## Task statement
Write out the comments on the game-logistics video without changes, starting at the words "Thanks, will do!" and stopping after "to a megabase.".

Hes we do have 1 or 2 lane roads weaving all trough the city, it is efficient and thats why we (non americans) do indeed have that.
Still doesn't outweight the cons of having highways and awfull roads in cities
Thank you! Having a hard time trying to figure out logistics in this game and this answered quite a lot.
These are great, keep them coming. Something I think you should add to all the tutorial, is to say in the start or in at the end, is to remind them that its okay to restart now and then, and its totally normal to do so, if you f*cked up, or can see a improvement in your setup.
Thanks, will do!
That is a good idea too. I'll see how I can factor that in.
Nice video, really helped me as a beginner! 😄👍🏻
Thank god, someone who can explain this in a way my simple monke brain to understand
I stopped using a Main Bus for my starting base when I realized that I cannot transport enough material on it for my science needs (60science/minute). I switched to feed every science production just as needed (the calculator helps a lot for that). It detangled my production/science layout and made it easier to transition to a megabase.
For me the smelting is built as the end cap for my bus. The materials come off the smelters in the same direction as the bus and they all merge down into the size as the bus.
I also build on both sides of the bus. Though it is usually an oil processing area for the beginning of the other side and eventually science and rocket.

## Dataset extract
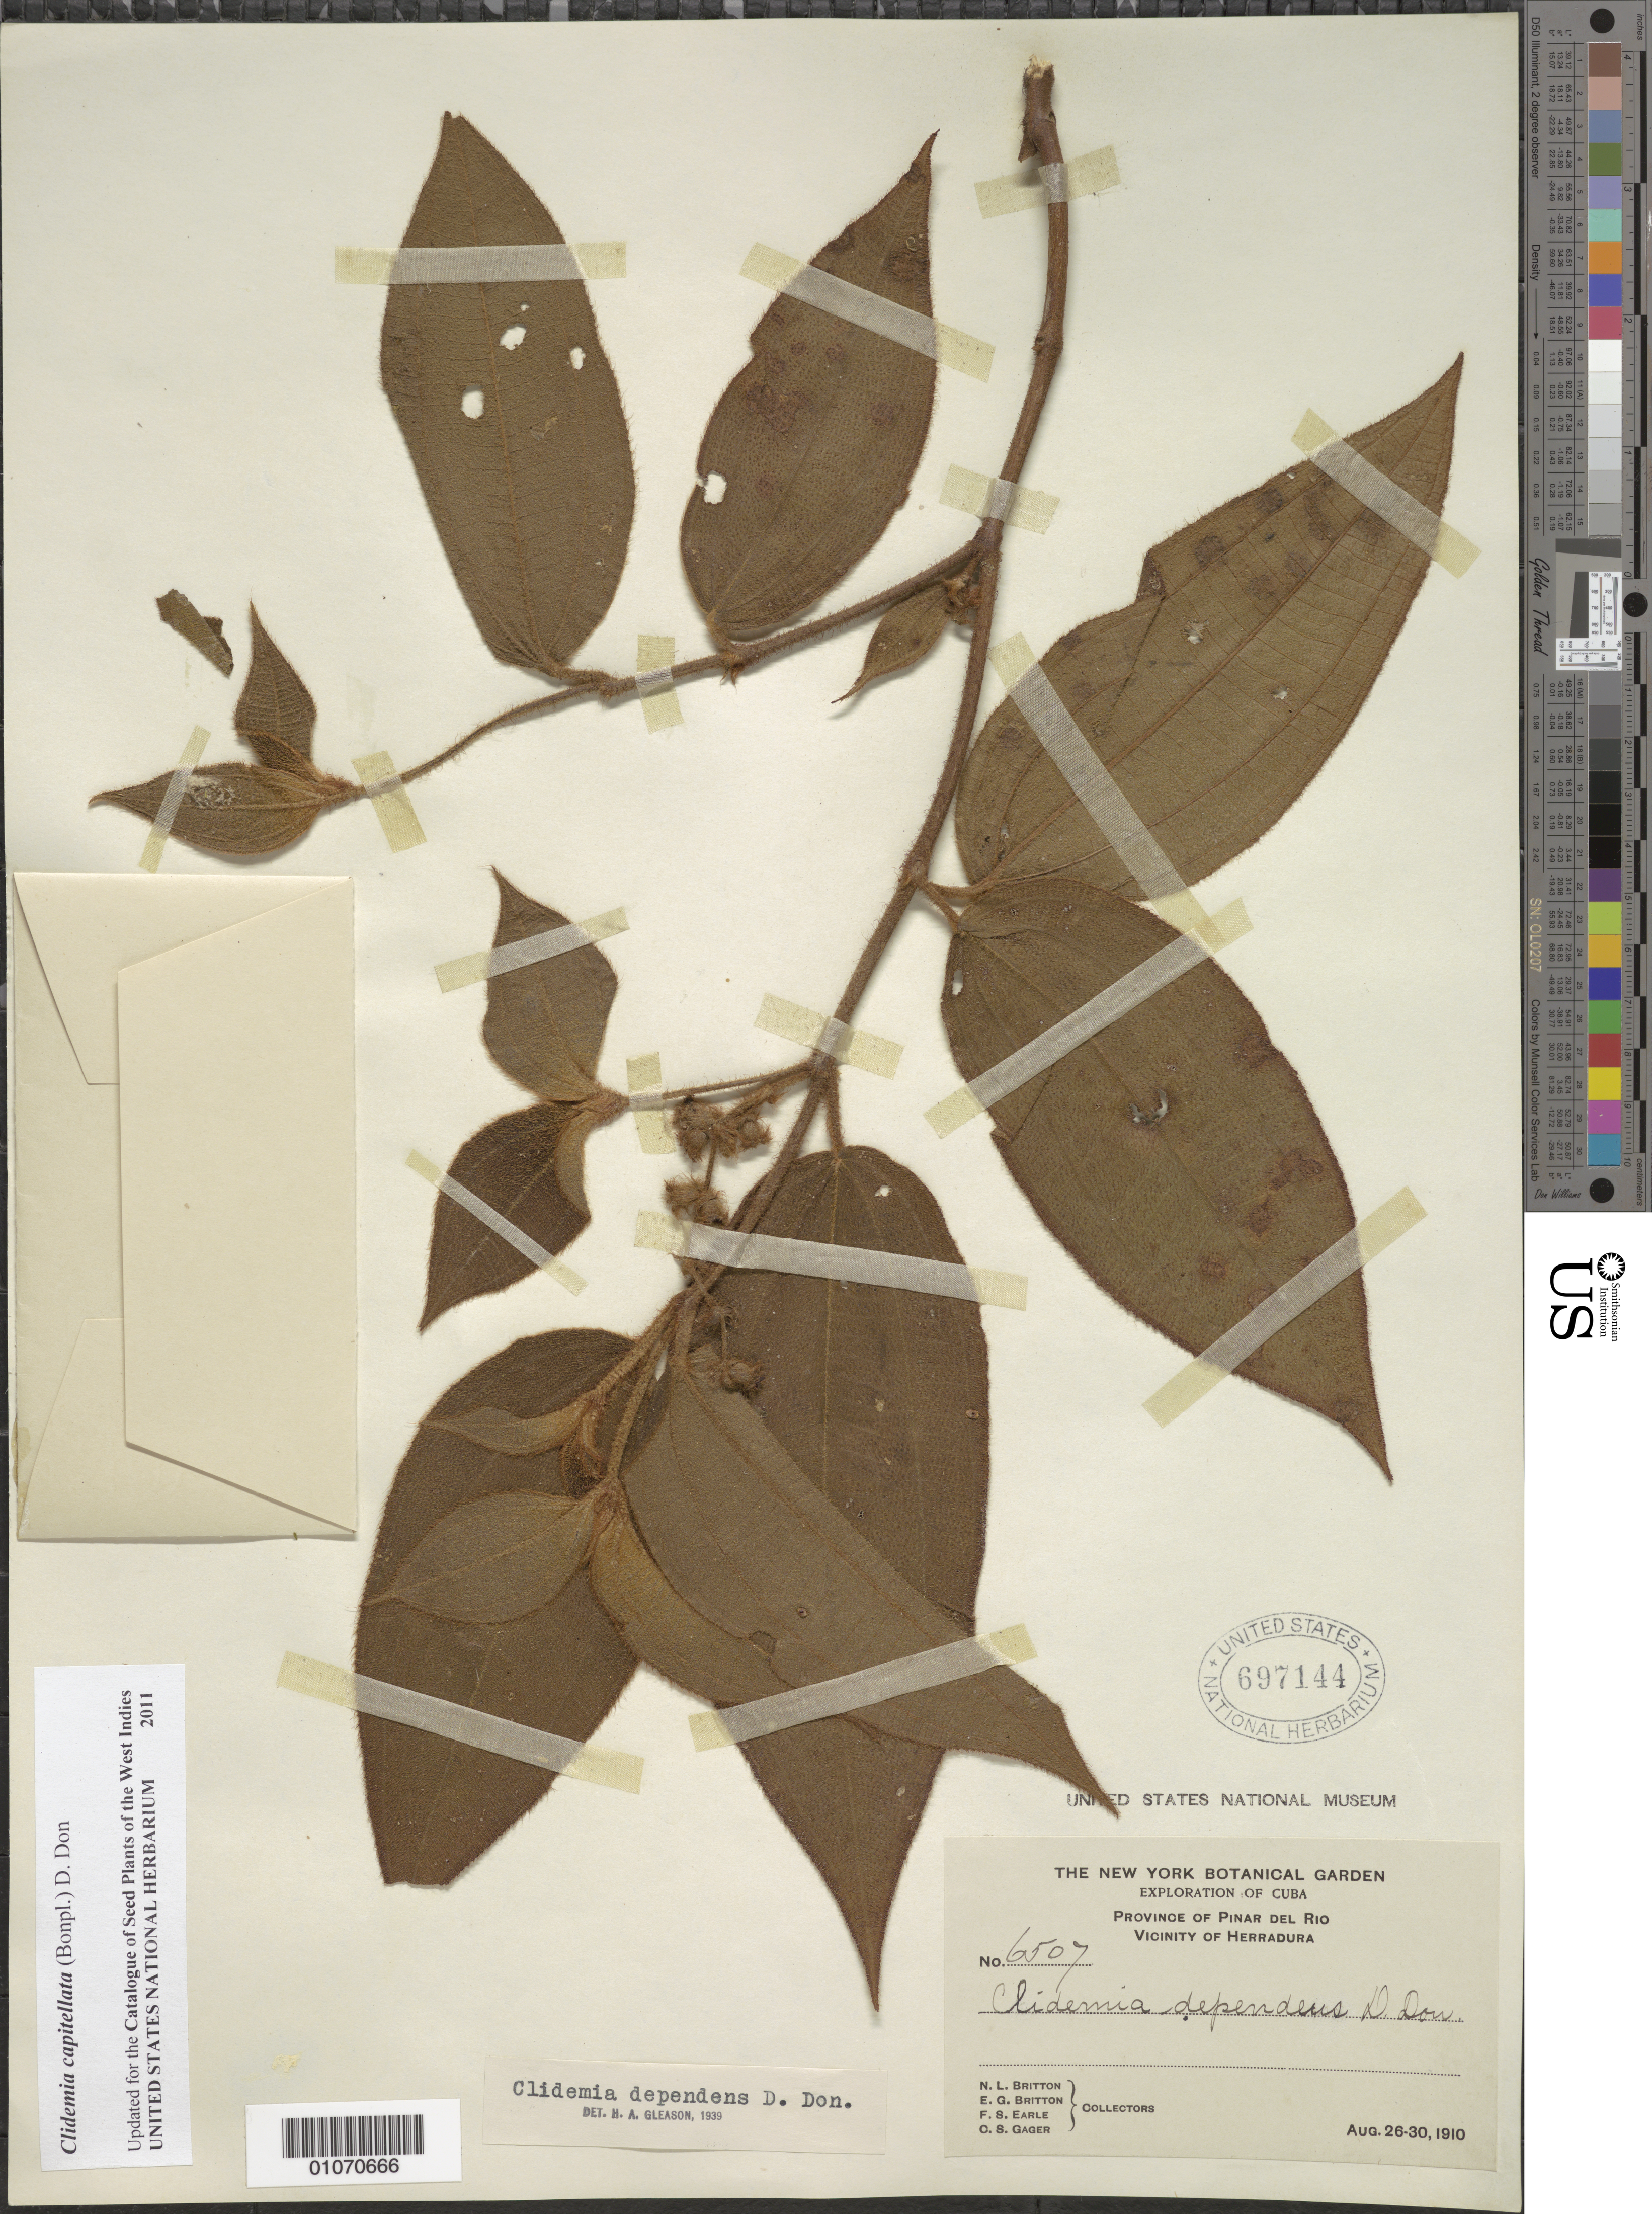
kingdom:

## Output for this exercise
Thanks, will do!
That is a good idea too. I'll see how I can factor that in.
Nice video, really helped me as a beginner! 😄👍🏻
Thank god, someone who can explain this in a way my simple monke brain to understand
I stopped using a Main Bus for my starting base when I realized that I cannot transport enough material on it for my science needs (60science/minute). I switched to feed every science production just as needed (the calculator helps a lot for that). It detangled my production/science layout and made it easier to transition to a megabase.